Thursday, September 20, 2007

Being Touristy

This week has been largely uneventful, comprised mostly of dodging large downpours of rain resulting from a nearby typhoon, making various afternoon excursions to grocery stores and to find new cafes, poring over maps and entertainment guides, and making various culinary discoveries. It’s been great, largely because I’m making a point of staying away from campus in the afternoons when I’m not in class.

This afternoon I didn’t have anything to do after 2:00, and since I don’t have much to prepare for tomorrow, either, I decided to go to the South end of town and see some of the historic sights of West Lake.
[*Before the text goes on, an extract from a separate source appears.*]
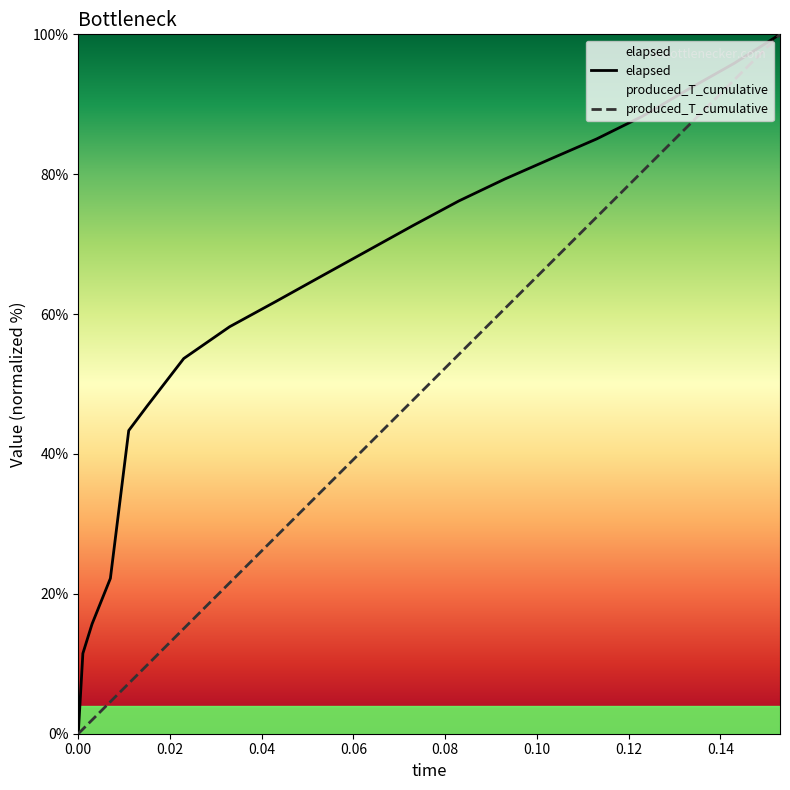

True or false: produced_T_cumulative and elapsed intersect in this chart.

False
Most of the interesting places are on an island in the middle of the lake, but there’s a pagoda and some pretty park areas along the Southern perimeter which I hadn’t yet been to. I got Jingbo to go with me, since he didn’t have class either. The two of us took the bus past the swankier West Lake area with all of the Western style restaurants and got off at a park full of sculptures, willow trees, touring rowboats and, apparently, a miniature version of Seaworld. We walked the stone pathways around the perimeter of the lake to the Pagoda, took the escalator up the hill (yep, that’s right) and spent a good bit of time taking in the scenery from the top.
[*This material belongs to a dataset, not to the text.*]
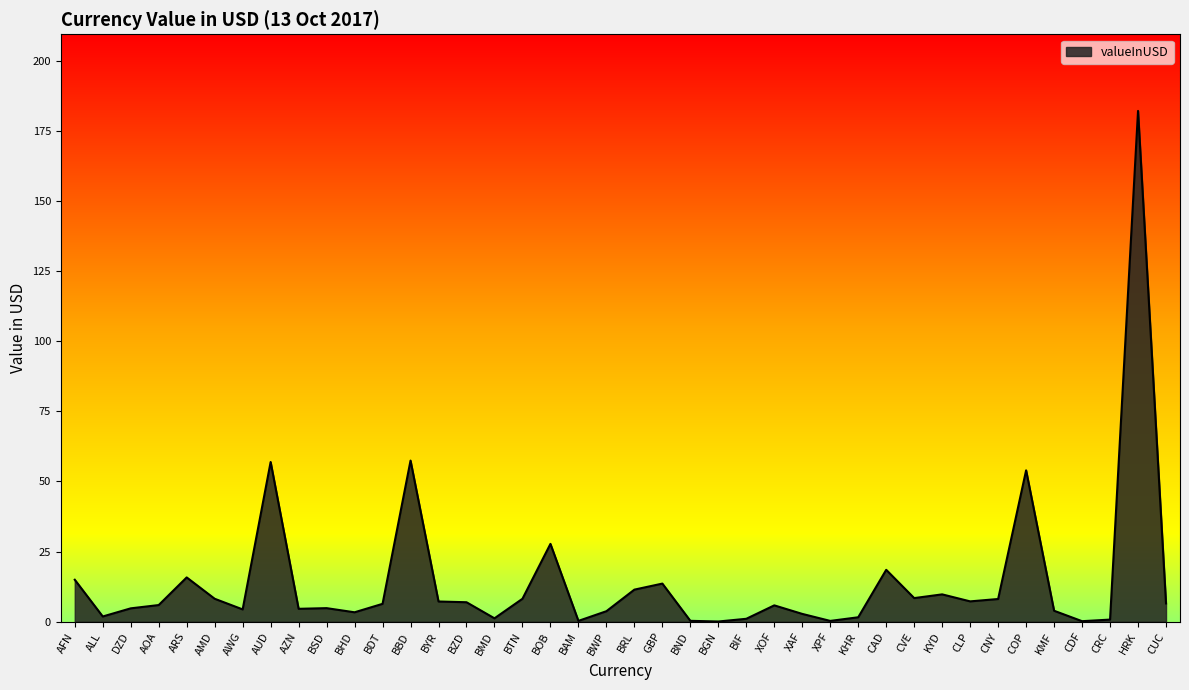

Where does the data first go above 6?

AFN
The Pagoda, it seems, is a relatively recent reconstruction, but it’s quite pretty and offers a good vantage of West Lake and downtown Hangzhou. You can walk around and see the islands, the site of some old imperial buildings, the tree-lined parks encircling the Eastern side of the lake, the towering office buildings behind them, and the essentially untouched mountains immediately to the South. It’s strange, you can literally walk five or ten minutes from the largest tourist center probably in the province, and find yourself in a Zen temple at the feet of several entirely undeveloped mountains. The city basically stops just South of the lake. I’m sure it’s the sudden spike in elevation that’s slowed sprawl in these areas, but I’m curious what it’ll look like in ten years.
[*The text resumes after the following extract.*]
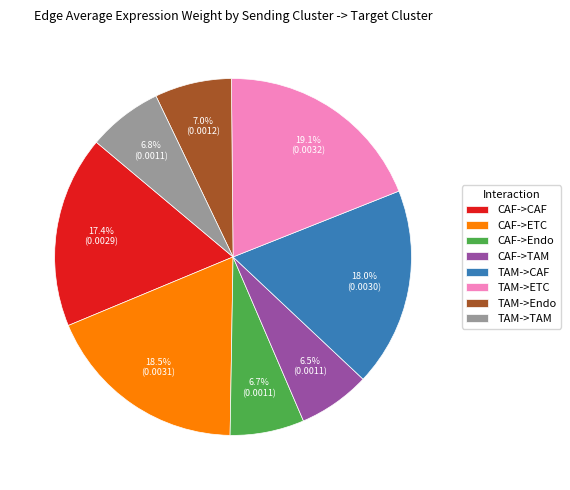

How much of the chart is everything except CAF->TAM?

93.5%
After perusing the pagoda and the excavation of the original foundation beneath, we headed back through the walkways to a quite reasonably priced teahouse we’d seen coming in. I’m pretty sure in the West such prime real estate would have already been bought up and replaced with an upscale alternative, but that particular sort of development seems to be confined to the lakeside “Tiandi” district farther North. We sat outside and slowly sipped our tea (which came with a really large pitcher of hot water for refilling), and did a bit of studying. Jingbo was hungry so we ordered some snacks. I let him choose and we ended up with a plate of individually wrapped Necco wafers that turned out to be hawthorn flavored (thank you, beloved dictionary, answerer of inane but pressing questions). Luckily, I learned the word for peanuts yesterday at the grocery store, so I quickly added a plate to our order. It was quite nice, whiling away the afternoon by the lake, listening to outdated pop music, browsing our dictionaries for particularly interesting words, cracking peanuts and throwing in the occasional bit of study.